Joint position lists
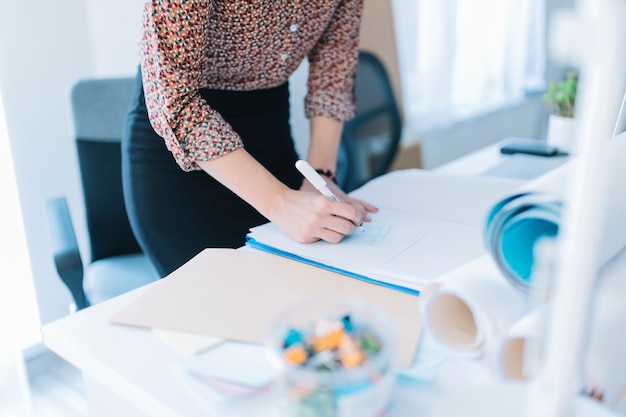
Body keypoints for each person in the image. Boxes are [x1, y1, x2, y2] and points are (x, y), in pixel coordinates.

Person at [122, 0, 378, 277]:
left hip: (271, 138)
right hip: (181, 156)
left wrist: (320, 176)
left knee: (297, 288)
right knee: (218, 306)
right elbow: (177, 101)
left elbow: (333, 72)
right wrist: (279, 203)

§ **Task item**
Beginning at the line that holds "left wrist: (320, 176)", reproduce each line of the records above down to and including the last one.

§ **Response area**
left wrist: (320, 176)
left knee: (297, 288)
right knee: (218, 306)
right elbow: (177, 101)
left elbow: (333, 72)
right wrist: (279, 203)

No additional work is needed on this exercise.